I have previously posted fluorine and chlorine, the two elements at the top of Group VII – the halogens – and astatine near the bottom. Today the two in between: bromine and iodine. These patterns result from their physical properties and give me the rare opportunity to incorporate some organic chemistry.
Similarly to fluorine and chlorine, bromine and iodine have distinctive colours. Bromine is a strong red-brown and is one of only two elements that is liquid at room temperature. The orange-brown solution of bromine in water is useful to distinguish between organic compounds that have a carbon-carbon double bond, as shown, and those that don’t. As the bromine molecules react with the double bonds the solution loses its colour whereas if only single bonds are present, there is no reaction and the colour remains unchanged.

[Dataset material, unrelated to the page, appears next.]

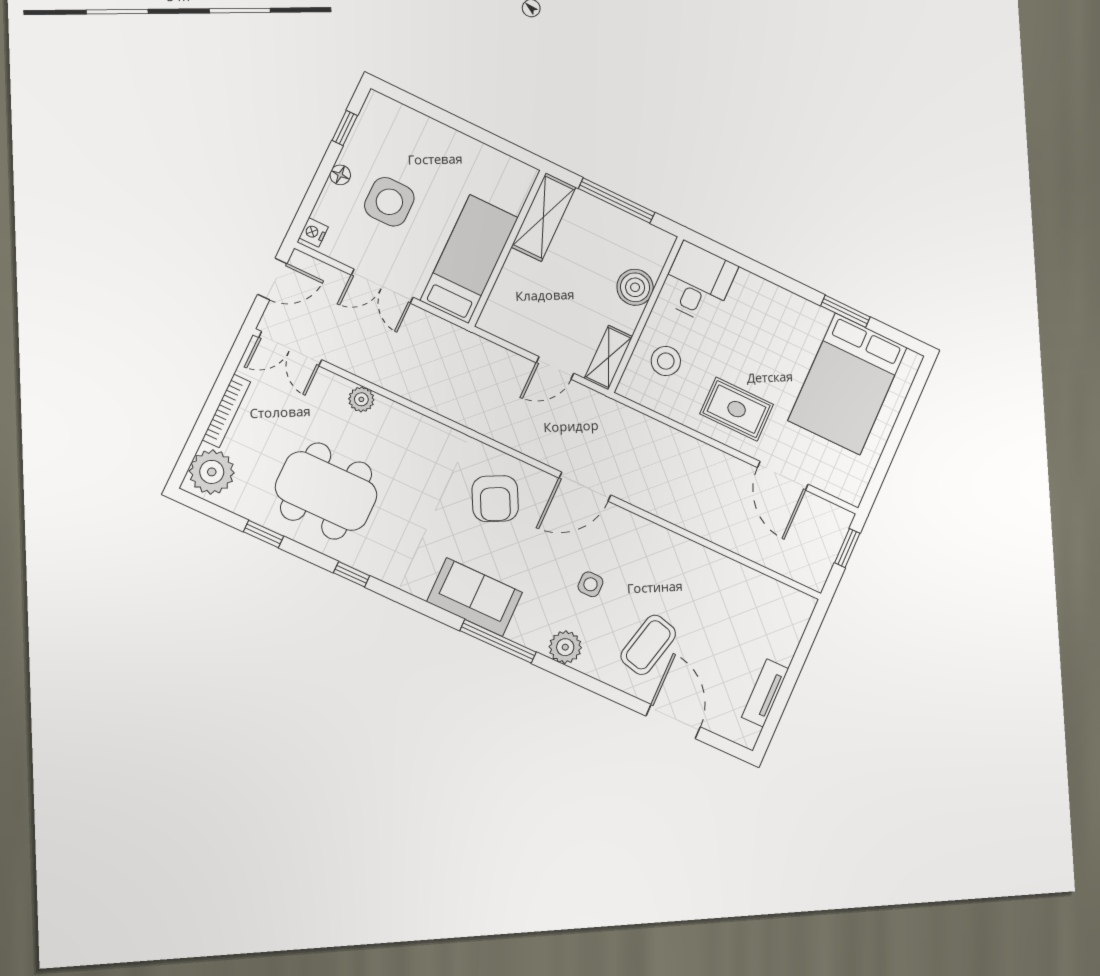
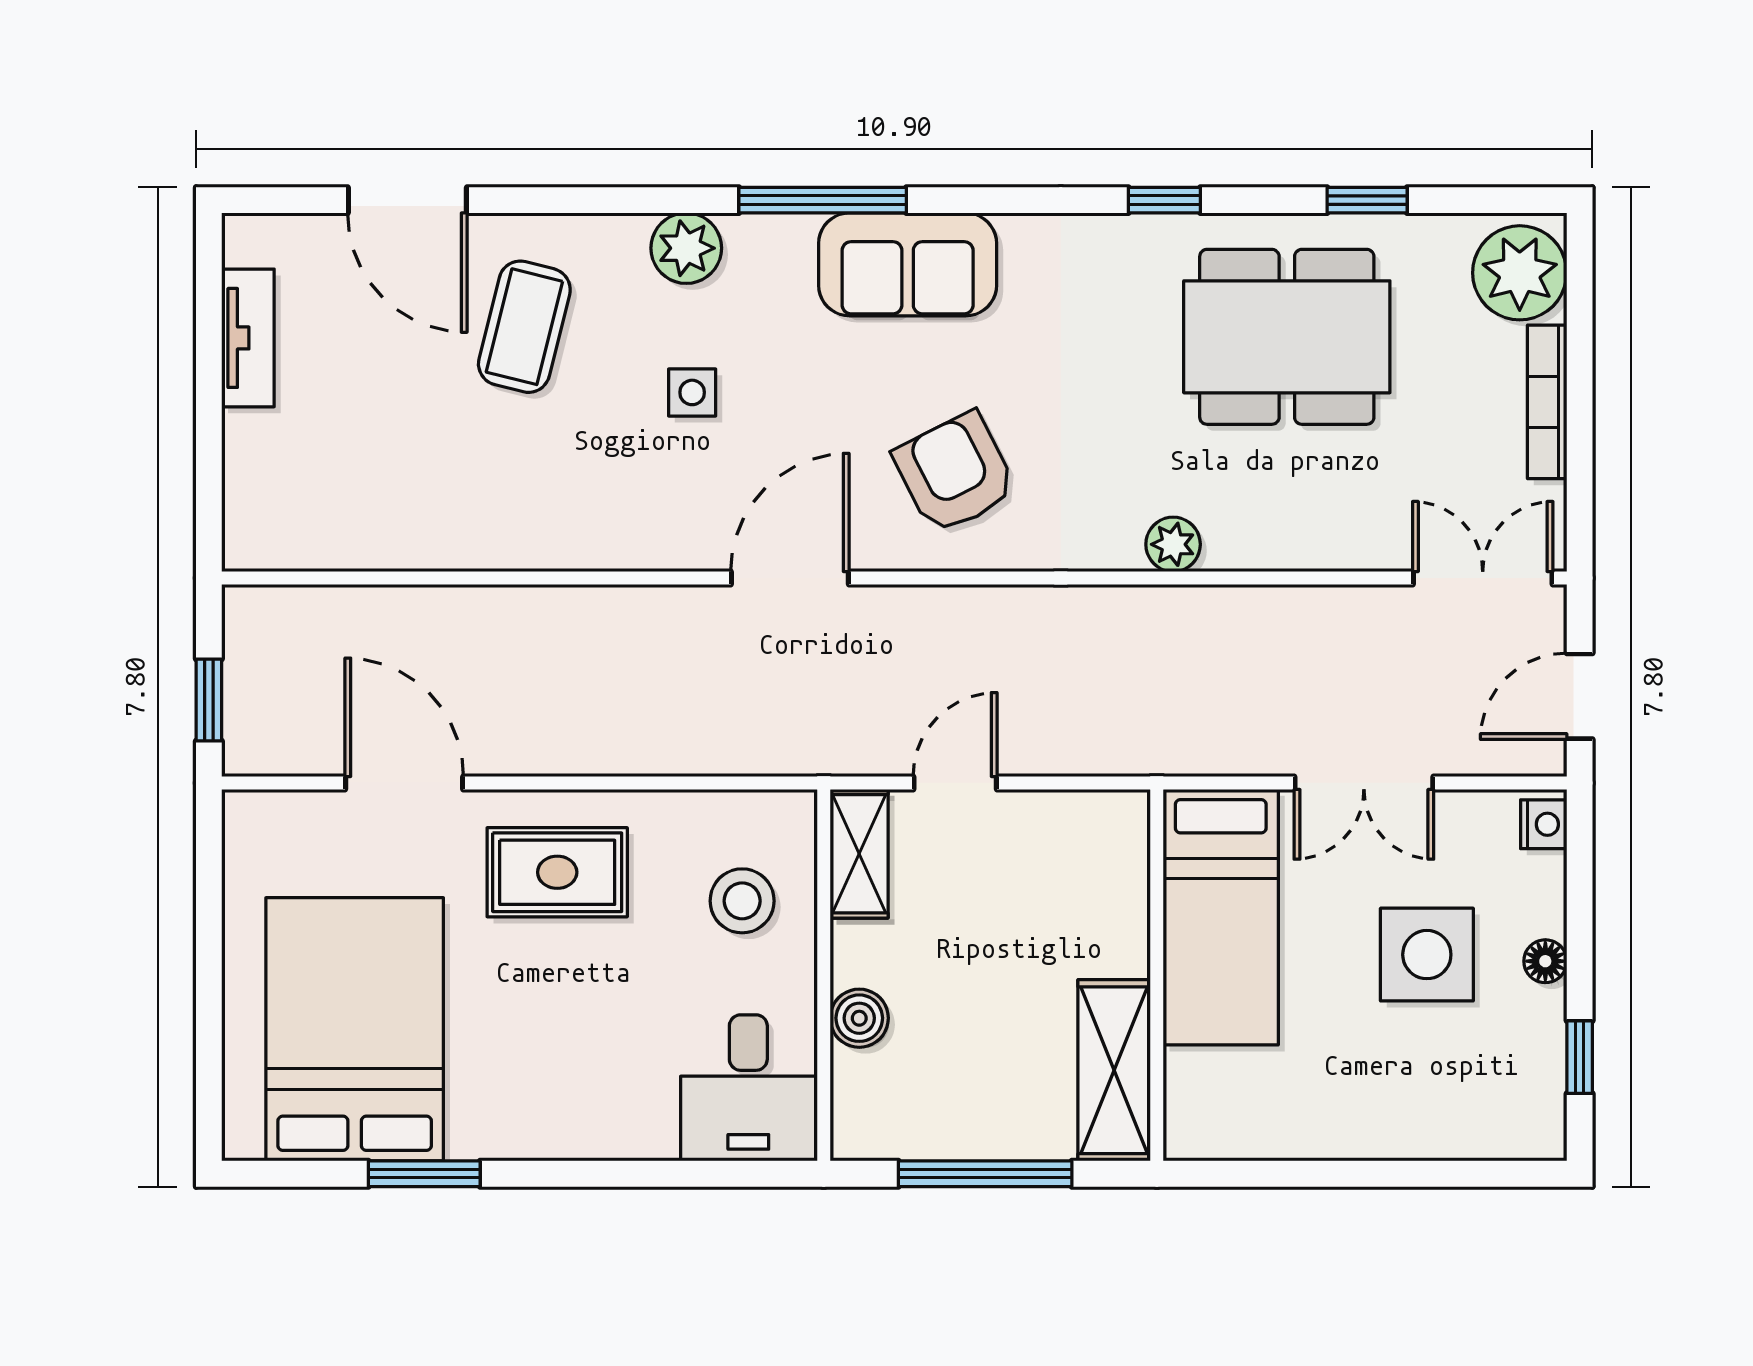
double door: (382, 286) -> (1364, 783), swing flipped
boiler: (635, 287) -> (859, 1018), width x0.73, depth x0.73
plant: (361, 399) -> (1173, 544), moved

Iodine is a lustrous grey-black solid which sublimes easily, turning directly from the solid to a stunning purple vapour. Relatively few substances sublime as readily (dry ice – solid carbon dioxide – is another) and so I have used the alchemical symbol for sublimation to represent iodine. There is a common misconception that because iodine sublimes so easily, it doesn’t form a liquid at atmospheric pressure at all. In fact it does melt at 114 °C and boils at 184 °C but when heating a sample of the solid, the liquid iodine phase is often obscured by the strongly-coloured purple vapour.